Qu’est-ce que c’est ?
Le LLI a été mis en place par l’État en 2014 pour proposer des logements neufs à loyers modérés dans les zones où la demande dépasse largement l’offre. Il vise à faciliter l’accès au logement pour les ménages dont les revenus sont trop élevés pour le logement social mais insuffisants pour se loger au prix du marché libre.
Le LLI se distingue du logement social classique par son public cible : alors que le logement social s’adresse aux ménages modestes, le LLI vise les classes moyennes, avec des plafonds de ressources plus élevés et des loyers encadrés mais supérieurs à ceux du parc social.
Ouverture aux particuliers depuis 2024
Jusqu’en 2023, seuls les bailleurs institutionnels pouvaient en bénéficier. Mais depuis 2024, une réforme majeure (loi de finances 2024) permet désormais aux investisseurs particuliers d’accéder au LLI, sous certaines conditions. Destiné aux classes moyennes, le LLI remplace la loi Pinel en 2026.
Les deux grands avantages fiscaux
Avantage | Détail |
TVA réduite à 10 % | Au lieu de 20 % sur le neuf, soit ~16 % d’économie sur le prix d’acquisition |
Exonération de taxe foncière | Pendant 20 ans (crédit d’impôt) |
Ces avantages sont expressément exclus du plafond annuel des niches fiscales de 10 000 €. Il est donc possible de cumuler le LLI avec Malraux, Monuments Historiques, déficit foncier, etc.
Conditions à respecter
Critère | Exigence |
Véhicule d’acquisition | Personne morale obligatoire : SCI, SARL familiale, SAS à l’IR… Pas d’achat en nom propre (à ce jour) |
Type de bien | Logement neuf en VEFA, conforme à la RE2020 |
Zonage | Zones A bis, A et B1 (forte demande locative), + communes en réindustrialisation, quartiers en grande opération d’urbanisme (GOU), communes ayant signé un PPA ou une convention ORT |
Engagement de location | Minimum 16 ans révolus en résidence principale du locataire, avantage fiscal possible jusqu’à 20 ans |
Plafonds de loyers | Identiques à ceux de l’ancien Pinel — plafonds fixés entre 10 et 15 % en dessous du marché |
Plafonds de ressources | Alignés sur le Pinel, réévalués chaque 1ᵉʳ janvier |
Exemple chiffré simplifié
Prenons un T2 de 48 m² en zone A :
En achat classique : ~230 000 € (TVA 20 %). En LLI : ~193 200 € (TVA 10 %), soit un prix inférieur de 16 %. À cela s’ajoutent 20 ans sans taxe foncière (souvent 1 000 à 2 000 €/an selon les communes), soit 20 000 à 40 000 € d’économie supplémentaire sur la durée.

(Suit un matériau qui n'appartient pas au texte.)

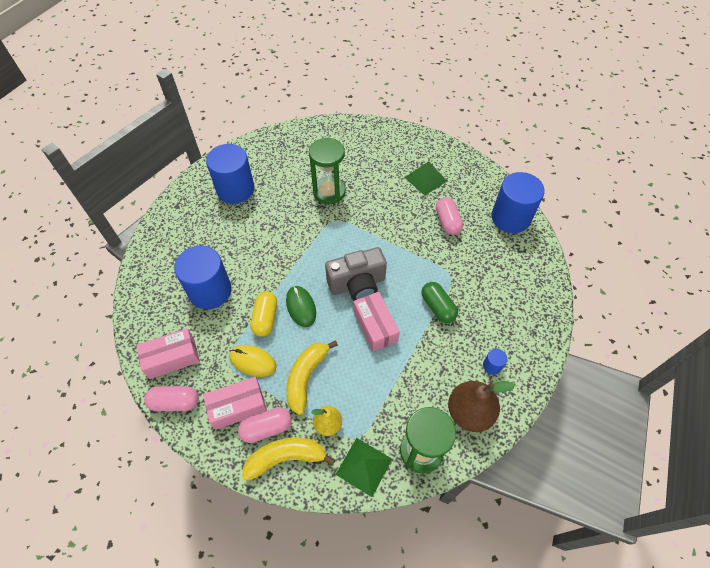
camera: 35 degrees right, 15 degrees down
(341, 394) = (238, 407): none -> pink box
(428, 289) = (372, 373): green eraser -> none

Sanctions en cas de non-respect
En cas de rupture anticipée des engagements : remboursement au prorata de la TVA économisée (1/20ᵉ par année manquante) + restitution du crédit d’impôt déjà obtenu + pénalités et intérêts de retard éventuels.
Rentabilité attendue
En moyenne, les projets LLI offrent une rentabilité nette sécurisée de 3,5 à 5 % selon la localisation, le type de bien et le montage fiscal. Cette performance est renforcée par la TVA réduite, le crédit d’impôt et la forte demande locative.
Évolution en cours (PLF 2026)
Le dispositif peine encore à décoller depuis son lancement début 2025, mais une mesure du budget 2026 pourrait lever le principal frein à son adoption. Un amendement au PLF 2026 propose que tous les particuliers, et plus seulement ceux qui passent par une société, puissent bénéficier des avantages fiscaux du LLI, à condition de louer en résidence principale à des ménages respectant les plafonds, pendant au moins 10 ans. Actuellement étudiée dans le cadre de la création d’un statut du bailleur privé, la mesure pourrait renforcer l’attractivité du LLI.
Schéma de synthèse
En résumé : le LLI est un dispositif de long terme (16-20 ans) qui ne procure pas de réduction d’impôt sur le revenu comme le faisait le Pinel, mais offre un gain à l’entrée (TVA réduite) et une économie récurrente (exonération de taxe foncière), le tout hors plafonnement des niches fiscales. Il convient particulièrement aux investisseurs patrimoniaux en SCI, avec un horizon long et une appétence pour les zones tendues à faible vacance locative.